Josse finished his meal and waited while Ninian wolfed down a second helping. Josse felt strangely calm: he had the answer he had gone searching for and he looked forward to revealing all that he had discovered to Queen Eleanor. He made himself concentrate on that happy prospect to the exclusion of everything else. He did not dare think about Joanna. The time would come when he would have to, he knew it, but he would try to wait until he was back home in England. There he could be sure of th
e support of people who loved him to help him through his grief.
Ninian had finished at last. Leaving the horses in the inn’s stables, they set off for the castle.
Josse had explained to Ninian why they were in Rouen and what they had to do. The boy had accepted it without comment and Josse had believed he was not particularly anxious at the prospect of telling his story to the queen. If only, Josse mused, he knew . . . But it was not his secret to tell and firmly he arrested the thought.
Now, however, as they waited in a huge anteroom for the summons to go before the queen, Ninian looked very nervous. He was probably reliving that terrible night in the tower, Josse thought. Such memories would be enough to make anyone look apprehensive.

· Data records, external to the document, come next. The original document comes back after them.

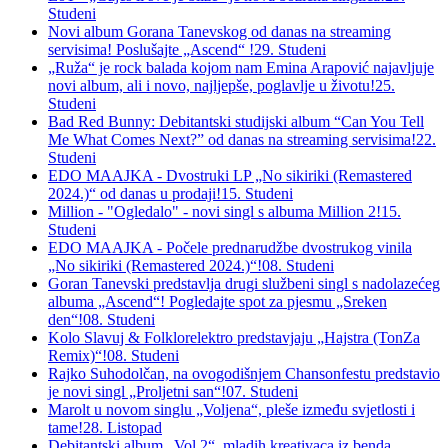
Studeni
Novi album Gorana Tanevskog od danas na streaming
servisima! Poslušajte „Ascend“ !
29. Studeni
„Ruža“ je rock balada kojom nam Emina Arapović najavljuje
novi album, ali i novo, najljepše, poglavlje u životu!
25.
Studeni
Bad Red Bunny: Debitantski studijski album “Can You Tell
Me What Comes Next?” od danas na streaming servisima!
22.
Studeni
EDO MAAJKA - Dvostruki LP „No sikiriki (Remastered
2024.)“ od danas u prodaji!
15. Studeni
Million - "Ogledalo" - novi singl s albuma Million 2!
15.
Studeni
EDO MAAJKA - Počele prednarudžbe dvostrukog vinila
„No sikiriki (Remastered 2024.)“!
08. Studeni
Goran Tanevski predstavlja drugi službeni singl s nadolazećeg
albuma „Ascend“! Pogledajte spot za pjesmu „Sreken
den“!
08. Studeni
Kolo Slavuj & Folklorelektro predstavjaju „Hajstra (TonZa
Remix)“!
08. Studeni
Rajko Suhodolčan, na ovogodišnjem Chansonfestu predstavio
je novi singl „Proljetni san“!
07. Studeni
Marolt u novom singlu „Voljena“, pleše između svjetlosti i
tame!
28. Listopad
Debitantski album „Vol.2“, mladih kreativaca iz benda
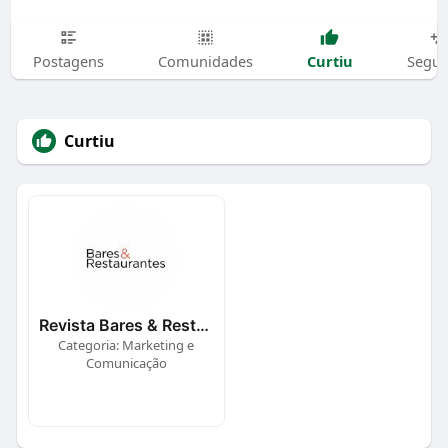
Curtiu
Postagens
Comunidades
Segui
Curtiu
Revista Bares & Restaurantes
Categoria: Marketing e
Comunicação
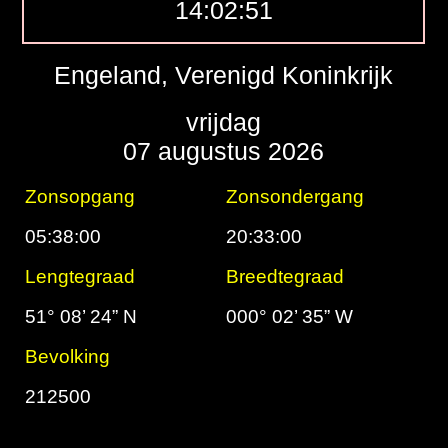
14:02:52
Engeland, Verenigd Koninkrijk
vrijdag
07 augustus 2026
Zonsopgang
Zonsondergang
05:38:00
20:33:00
Lengtegraad
Breedtegraad
51° 08’ 24” N
000° 02’ 35” W
Bevolking
212500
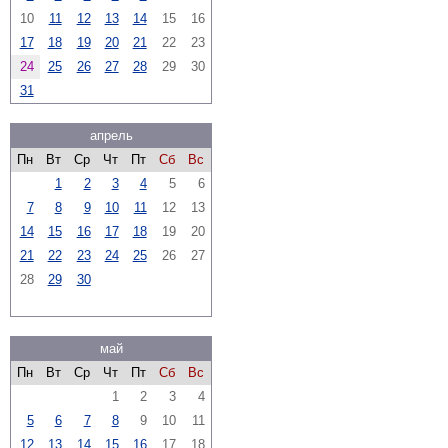
10
11
12
13
14
15
16
17
18
19
20
21
22
23
24
25
26
27
28
29
30
31
апрель
Пн
Вт
Ср
Чт
Пт
Сб
Вс
1
2
3
4
5
6
7
8
9
10
11
12
13
14
15
16
17
18
19
20
21
22
23
24
25
26
27
28
29
30
май
Пн
Вт
Ср
Чт
Пт
Сб
Вс
1
2
3
4
5
6
7
8
9
10
11
12
13
14
15
16
17
18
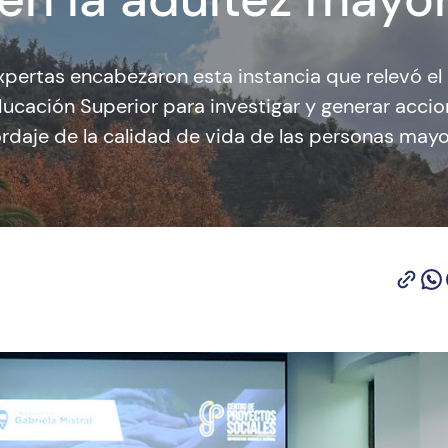
pertas encabezaron esta instancia que relevó el 
ducación Superior para investigar y generar accio
rdaje de la calidad de vida de las personas mayo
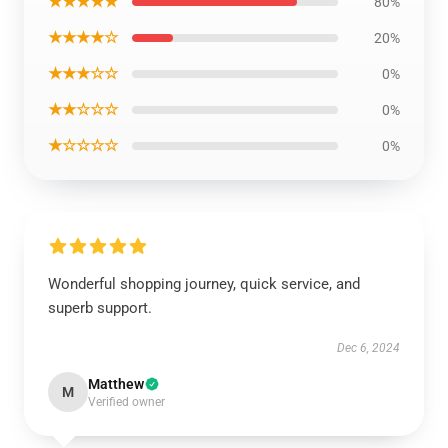
★★★★★
80%
★★★★☆
20%
★★★☆☆
0%
★★☆☆☆
0%
★☆☆☆☆
0%
Wonderful shopping journey, quick service, and
superb support.
Dec 6, 2024
Matthew
M
Verified owner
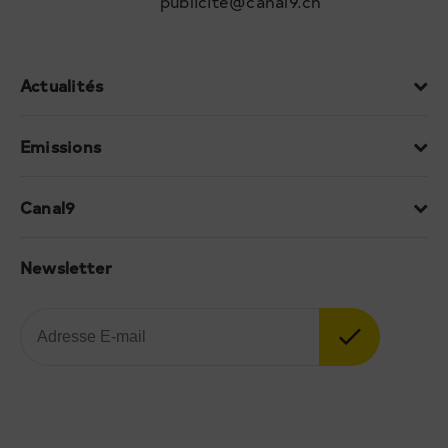
publicite@canal9.ch
Actualités
Emissions
Canal9
Newsletter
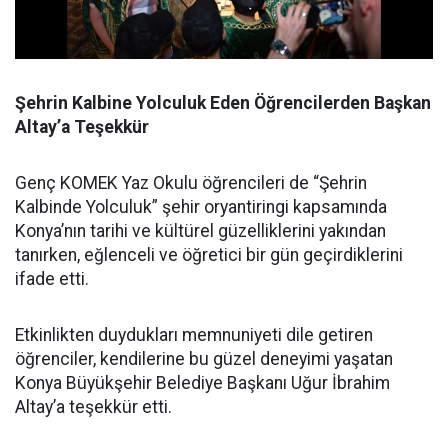
Şehrin Kalbine Yolculuk Eden Öğrencilerden Başkan
Altay’a Teşekkür
Genç KOMEK Yaz Okulu öğrencileri de “Şehrin
Kalbinde Yolculuk” şehir oryantiringi kapsamında
Konya’nın tarihi ve kültürel güzelliklerini yakından
tanırken, eğlenceli ve öğretici bir gün geçirdiklerini
ifade etti.
Etkinlikten duydukları memnuniyeti dile getiren
öğrenciler, kendilerine bu güzel deneyimi yaşatan
Konya Büyükşehir Belediye Başkanı Uğur İbrahim
Altay’a teşekkür etti.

The servant who had taken Josse’s message to the queen returned and led the way up some wide stone stairs, along a corridor, up some more steps and into a large room sumptuously furnished with beautifully carved chairs, chests and tables, its walls hung with colourful tapestries whose general theme seemed to be the lauding of the Plantagenets and their deeds. Queen Eleanor was seated in a high-backed chair on a low dais. She nodded an acknowledgement to Josse’s low, respectful bow and, dismissing both the servant and the two ladies who had been sitting beside her, beckoned him forward. Ninian remained by the doorway.
Josse kneeled before her, lowered his head and said, ‘My lady, your son the late king was on the Île d’Oléron that night in March.’ He heard her quick, sharp intake of breath. ‘His purpose, however, was not to participate in what was going on in the tower at World’s End but to stop it.’
There was a long silence. Josse did not dare look up. Presently the queen said, ‘You are quite sure of this?’ Her voice was low and oddly hesitant, as if, having steeled herself for bad news, she could not quite believe that it was not forthcoming.